Fresh, authentic finds at Nayarit taqueria

Dark forces have been hiding something from me for way too long. At least that's how I felt when I finally found out about Nayarit. I mean, here was a great taqueria close by, no need to drive all the way up to Buford Highway.
The small storefront operation in Grant Park is a neighborhood destination. Located alongside a dilapidated laundry and a grocery with the same name, it can be easily overlooked while motoring down Boulevard. The dining area is populated with clean, plastic patio furniture that provide enough dining space, if not a particularly cozy ambiance.

Three T's: Tacos: The mix of quick-and-easy finger foods make this a true taqueria that doesn't shy away from authentic choices outside the Tex-Mex standards. Taco options ($1.50 each) include grilled steak, barbecue, beef tongue, adobada or chicken, and are stuffed with mucho meat and toppings of onion, cilantro and picante sauce.

Tortas: The tortas, or sandwiches, ($3.99) were another great find. The barbacoa is a barbecue-marinated beef on Cuban bread with tomatoes, lettuce, avocado, mayonnaise and jalapenos. There is also a Cuban sandwich that ain't too bad.

Tamales: Excellent red and green tamales (four for $5) with soft, cornmeal wrappings and tender pork stuffing are on the menu, but you're stuck with what's available. Only once have both green and red been available.
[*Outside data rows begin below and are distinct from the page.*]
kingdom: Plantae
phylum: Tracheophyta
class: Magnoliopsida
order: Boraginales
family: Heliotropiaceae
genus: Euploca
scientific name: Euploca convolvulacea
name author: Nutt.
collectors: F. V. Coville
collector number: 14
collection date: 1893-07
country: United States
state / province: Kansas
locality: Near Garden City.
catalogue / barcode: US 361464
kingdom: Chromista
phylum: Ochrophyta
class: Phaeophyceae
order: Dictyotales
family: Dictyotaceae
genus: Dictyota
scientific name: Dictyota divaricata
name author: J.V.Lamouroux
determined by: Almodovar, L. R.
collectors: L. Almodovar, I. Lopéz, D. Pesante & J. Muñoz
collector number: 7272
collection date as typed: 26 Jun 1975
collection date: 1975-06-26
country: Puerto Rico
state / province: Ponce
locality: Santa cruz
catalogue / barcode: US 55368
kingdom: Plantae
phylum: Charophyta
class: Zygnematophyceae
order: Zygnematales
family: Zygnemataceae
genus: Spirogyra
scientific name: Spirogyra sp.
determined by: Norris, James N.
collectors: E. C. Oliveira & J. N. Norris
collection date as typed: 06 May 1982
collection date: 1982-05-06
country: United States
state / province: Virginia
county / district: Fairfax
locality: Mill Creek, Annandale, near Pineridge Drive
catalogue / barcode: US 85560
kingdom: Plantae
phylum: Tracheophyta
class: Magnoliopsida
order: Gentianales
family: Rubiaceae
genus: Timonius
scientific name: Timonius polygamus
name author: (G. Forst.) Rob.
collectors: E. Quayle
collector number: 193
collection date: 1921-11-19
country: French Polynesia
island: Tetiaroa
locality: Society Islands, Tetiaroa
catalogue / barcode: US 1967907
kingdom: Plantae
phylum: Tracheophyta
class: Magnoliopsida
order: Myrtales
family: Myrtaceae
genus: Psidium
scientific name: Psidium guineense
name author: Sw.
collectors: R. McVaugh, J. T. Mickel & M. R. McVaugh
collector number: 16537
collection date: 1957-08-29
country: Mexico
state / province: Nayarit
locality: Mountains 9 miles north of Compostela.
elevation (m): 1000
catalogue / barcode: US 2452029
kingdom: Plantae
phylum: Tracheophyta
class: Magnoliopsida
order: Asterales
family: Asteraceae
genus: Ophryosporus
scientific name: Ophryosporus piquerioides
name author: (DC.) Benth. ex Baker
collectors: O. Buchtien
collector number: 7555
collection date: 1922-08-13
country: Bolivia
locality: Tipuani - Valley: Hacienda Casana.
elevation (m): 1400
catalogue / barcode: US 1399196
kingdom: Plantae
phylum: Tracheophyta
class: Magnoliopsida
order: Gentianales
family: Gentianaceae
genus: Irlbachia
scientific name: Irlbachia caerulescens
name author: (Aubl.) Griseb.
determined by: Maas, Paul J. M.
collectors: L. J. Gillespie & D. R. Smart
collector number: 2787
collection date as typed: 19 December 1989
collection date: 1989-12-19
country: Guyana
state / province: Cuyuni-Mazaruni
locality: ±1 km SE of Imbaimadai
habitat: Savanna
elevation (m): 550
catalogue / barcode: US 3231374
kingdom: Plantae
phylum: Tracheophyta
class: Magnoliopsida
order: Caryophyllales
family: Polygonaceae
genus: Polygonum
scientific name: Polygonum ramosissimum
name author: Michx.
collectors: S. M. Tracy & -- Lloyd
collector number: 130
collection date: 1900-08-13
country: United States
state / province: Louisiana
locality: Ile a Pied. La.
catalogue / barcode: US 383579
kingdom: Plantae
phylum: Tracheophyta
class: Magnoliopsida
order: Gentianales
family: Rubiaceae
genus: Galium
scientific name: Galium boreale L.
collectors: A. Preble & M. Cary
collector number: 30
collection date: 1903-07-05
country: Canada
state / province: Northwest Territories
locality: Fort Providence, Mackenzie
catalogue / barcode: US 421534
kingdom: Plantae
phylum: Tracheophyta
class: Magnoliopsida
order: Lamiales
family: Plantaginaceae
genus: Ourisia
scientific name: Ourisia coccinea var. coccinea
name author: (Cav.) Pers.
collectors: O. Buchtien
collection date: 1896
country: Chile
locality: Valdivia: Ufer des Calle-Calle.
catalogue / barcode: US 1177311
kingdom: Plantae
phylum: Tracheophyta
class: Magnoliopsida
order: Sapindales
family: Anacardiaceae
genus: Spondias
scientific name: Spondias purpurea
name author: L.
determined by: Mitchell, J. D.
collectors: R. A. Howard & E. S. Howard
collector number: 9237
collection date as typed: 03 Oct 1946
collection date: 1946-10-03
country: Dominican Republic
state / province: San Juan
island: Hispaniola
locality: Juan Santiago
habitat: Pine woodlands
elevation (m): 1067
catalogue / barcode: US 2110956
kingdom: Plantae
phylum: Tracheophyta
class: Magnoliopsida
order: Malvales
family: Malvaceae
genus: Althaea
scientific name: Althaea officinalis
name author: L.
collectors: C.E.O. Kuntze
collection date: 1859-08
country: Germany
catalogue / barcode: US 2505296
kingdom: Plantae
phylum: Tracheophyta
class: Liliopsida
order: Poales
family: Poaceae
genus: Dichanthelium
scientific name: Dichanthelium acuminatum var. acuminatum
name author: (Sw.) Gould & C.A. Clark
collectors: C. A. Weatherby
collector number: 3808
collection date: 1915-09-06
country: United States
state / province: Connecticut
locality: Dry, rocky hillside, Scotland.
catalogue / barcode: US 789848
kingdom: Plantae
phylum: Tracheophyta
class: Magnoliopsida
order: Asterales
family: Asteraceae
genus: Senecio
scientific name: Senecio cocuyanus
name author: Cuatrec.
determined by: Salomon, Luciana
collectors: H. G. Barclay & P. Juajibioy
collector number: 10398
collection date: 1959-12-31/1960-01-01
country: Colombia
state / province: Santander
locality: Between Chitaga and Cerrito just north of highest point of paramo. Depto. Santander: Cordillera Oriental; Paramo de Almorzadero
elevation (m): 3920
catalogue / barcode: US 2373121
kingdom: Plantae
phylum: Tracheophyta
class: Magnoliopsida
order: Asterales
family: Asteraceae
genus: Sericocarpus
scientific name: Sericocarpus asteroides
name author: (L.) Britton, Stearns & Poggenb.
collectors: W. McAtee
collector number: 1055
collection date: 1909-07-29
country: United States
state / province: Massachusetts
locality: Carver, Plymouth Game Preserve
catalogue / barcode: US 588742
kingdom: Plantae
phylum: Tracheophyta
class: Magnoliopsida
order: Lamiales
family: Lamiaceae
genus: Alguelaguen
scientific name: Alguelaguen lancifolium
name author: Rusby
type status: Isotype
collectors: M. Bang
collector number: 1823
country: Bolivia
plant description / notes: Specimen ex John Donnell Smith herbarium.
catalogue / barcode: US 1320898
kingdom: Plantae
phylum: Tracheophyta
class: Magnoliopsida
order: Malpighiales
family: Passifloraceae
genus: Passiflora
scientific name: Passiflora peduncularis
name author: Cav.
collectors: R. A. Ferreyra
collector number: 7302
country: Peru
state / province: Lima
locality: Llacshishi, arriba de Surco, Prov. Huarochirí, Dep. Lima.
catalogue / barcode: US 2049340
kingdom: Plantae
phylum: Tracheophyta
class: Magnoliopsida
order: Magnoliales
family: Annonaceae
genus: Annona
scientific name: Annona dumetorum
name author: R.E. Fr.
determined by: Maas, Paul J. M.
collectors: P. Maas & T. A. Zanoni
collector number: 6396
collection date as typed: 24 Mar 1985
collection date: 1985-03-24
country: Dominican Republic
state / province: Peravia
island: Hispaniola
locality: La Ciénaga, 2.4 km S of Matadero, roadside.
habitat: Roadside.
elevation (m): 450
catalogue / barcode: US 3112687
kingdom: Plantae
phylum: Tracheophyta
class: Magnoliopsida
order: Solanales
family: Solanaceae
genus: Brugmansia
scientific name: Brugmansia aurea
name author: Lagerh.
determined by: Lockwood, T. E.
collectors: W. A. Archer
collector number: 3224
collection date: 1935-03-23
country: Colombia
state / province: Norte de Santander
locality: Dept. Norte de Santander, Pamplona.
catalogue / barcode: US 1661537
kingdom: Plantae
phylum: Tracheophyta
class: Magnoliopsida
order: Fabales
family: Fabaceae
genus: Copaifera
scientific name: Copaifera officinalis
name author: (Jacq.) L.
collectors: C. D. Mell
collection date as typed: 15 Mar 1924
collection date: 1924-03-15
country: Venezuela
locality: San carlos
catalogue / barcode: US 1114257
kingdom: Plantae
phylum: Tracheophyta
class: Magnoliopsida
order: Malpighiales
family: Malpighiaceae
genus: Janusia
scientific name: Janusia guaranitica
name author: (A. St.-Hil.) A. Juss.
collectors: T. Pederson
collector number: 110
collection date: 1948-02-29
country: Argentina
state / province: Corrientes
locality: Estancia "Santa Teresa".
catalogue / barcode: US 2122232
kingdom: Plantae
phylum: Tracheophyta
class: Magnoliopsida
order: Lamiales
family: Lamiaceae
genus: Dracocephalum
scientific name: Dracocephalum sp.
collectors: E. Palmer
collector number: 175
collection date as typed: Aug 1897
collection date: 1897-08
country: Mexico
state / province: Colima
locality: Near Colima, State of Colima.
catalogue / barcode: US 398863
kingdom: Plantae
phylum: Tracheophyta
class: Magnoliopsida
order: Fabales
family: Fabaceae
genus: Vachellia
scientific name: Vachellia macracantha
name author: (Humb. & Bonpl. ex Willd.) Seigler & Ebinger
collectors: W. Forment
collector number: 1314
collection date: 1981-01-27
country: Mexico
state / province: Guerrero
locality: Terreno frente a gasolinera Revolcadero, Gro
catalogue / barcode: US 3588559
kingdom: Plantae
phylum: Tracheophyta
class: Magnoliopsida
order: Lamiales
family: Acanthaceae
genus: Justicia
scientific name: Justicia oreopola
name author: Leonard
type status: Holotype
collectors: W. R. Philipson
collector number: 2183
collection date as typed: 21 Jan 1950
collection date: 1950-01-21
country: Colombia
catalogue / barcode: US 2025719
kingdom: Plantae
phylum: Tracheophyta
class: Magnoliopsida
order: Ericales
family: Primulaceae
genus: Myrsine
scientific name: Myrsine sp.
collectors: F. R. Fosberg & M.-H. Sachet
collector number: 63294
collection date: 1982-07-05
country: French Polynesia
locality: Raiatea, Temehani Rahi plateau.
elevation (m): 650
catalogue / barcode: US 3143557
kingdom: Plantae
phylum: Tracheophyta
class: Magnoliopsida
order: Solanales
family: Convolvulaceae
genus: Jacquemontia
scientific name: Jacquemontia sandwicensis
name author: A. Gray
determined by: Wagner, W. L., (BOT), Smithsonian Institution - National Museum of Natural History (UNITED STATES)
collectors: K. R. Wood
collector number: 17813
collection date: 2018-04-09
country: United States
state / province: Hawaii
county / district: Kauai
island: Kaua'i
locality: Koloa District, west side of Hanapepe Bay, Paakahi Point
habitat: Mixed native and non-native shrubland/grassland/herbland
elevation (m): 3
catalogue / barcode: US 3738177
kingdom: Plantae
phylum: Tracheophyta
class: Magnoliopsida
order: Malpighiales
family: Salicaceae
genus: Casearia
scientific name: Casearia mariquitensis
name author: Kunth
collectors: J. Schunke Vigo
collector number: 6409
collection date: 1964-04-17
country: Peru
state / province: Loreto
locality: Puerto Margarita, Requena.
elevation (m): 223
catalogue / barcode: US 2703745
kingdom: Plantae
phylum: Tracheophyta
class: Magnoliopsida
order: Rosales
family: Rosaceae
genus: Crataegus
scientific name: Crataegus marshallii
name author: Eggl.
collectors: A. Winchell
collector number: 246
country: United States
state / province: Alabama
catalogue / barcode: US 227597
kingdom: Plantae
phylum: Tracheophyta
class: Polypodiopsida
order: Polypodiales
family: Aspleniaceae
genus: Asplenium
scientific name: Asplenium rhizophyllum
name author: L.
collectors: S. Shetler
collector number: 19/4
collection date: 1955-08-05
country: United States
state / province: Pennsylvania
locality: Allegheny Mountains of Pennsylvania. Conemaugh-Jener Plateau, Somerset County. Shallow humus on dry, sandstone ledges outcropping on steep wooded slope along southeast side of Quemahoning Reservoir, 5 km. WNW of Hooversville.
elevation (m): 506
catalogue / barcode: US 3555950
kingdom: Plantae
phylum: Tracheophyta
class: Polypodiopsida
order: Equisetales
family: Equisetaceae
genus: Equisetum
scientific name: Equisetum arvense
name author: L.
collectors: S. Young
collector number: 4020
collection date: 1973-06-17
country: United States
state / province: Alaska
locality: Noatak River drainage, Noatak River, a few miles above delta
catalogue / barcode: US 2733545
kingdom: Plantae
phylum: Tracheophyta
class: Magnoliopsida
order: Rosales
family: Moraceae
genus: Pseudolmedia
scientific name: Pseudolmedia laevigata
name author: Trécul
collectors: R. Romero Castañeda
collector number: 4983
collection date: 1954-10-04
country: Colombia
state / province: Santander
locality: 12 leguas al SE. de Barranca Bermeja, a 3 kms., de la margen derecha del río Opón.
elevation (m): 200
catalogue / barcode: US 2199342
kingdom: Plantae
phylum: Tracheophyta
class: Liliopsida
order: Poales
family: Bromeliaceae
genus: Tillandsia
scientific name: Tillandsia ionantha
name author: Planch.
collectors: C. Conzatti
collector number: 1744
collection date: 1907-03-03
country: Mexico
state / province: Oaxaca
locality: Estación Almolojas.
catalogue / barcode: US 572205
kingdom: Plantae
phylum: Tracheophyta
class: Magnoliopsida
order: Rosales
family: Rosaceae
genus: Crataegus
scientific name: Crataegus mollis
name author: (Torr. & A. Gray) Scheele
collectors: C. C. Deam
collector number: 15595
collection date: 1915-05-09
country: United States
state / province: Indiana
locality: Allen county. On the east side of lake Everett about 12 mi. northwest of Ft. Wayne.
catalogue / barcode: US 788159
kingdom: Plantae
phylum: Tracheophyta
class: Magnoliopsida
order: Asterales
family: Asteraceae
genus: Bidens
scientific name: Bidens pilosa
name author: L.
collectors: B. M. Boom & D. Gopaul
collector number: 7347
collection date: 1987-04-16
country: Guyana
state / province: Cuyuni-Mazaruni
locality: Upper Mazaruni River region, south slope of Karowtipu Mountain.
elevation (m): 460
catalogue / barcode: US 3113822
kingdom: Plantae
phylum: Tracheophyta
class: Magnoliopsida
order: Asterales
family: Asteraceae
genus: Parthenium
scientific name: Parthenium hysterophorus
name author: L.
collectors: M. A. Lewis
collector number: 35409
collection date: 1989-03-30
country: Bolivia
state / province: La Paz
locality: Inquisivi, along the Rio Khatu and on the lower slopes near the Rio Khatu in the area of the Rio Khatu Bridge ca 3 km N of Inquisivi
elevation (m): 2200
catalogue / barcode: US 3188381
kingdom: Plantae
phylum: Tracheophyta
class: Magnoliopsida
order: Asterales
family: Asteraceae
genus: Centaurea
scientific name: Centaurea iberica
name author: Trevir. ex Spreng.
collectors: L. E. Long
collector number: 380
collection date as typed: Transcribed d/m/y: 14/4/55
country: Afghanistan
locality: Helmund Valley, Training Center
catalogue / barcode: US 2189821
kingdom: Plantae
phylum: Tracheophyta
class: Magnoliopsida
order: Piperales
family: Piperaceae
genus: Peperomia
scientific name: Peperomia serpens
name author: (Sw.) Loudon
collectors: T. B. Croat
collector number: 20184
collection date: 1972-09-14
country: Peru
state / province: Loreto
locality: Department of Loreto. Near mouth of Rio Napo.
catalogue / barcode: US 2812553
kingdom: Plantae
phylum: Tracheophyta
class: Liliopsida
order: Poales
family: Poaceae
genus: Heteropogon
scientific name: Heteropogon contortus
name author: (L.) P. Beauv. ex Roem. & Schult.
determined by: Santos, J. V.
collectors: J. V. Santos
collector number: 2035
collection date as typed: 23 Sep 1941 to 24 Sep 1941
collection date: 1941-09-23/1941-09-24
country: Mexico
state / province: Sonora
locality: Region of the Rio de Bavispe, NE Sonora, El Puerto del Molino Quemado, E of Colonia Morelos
Rounding out the menu are gorditas ($1.99), burritos ($2.50) and quesadillas ($2.50-$2.75).
Swift and shy: The menu is bilingual as is the server who is usually present. She is gracious and quick to bring chips and salsa and answer questions in her quiet manner. If you care to try out your Spanish, she perks up a lot more. But still no answer on the strange menu cover that displays a Chinese restaurant's interior with chopsticks and tea service.
Sabados y Domingos: On the weekend, hearty bowls of menudo and pozole are available. The pozole ($7.50/$6.50) is a red, fiery concoction that glistens with fat and is heaped with strips of beef and unusually large hunks of corn. I ordered the small (chico) bowl and was surprised at the size of the serving. There is not much need for the grande unless you have sniffles you're trying to kick and want to really feed that cold. Menudo is another aromatic soup made of tripe, hominy and chili, and is stewed for hours with garlic and other spices.
Stop the madness!: Make sure you don't pick the table closest to the jukebox. You'll be happy as long as it doesn't start blaring its obnoxious tunes. But when regulars come in and feed it quarters, watch out!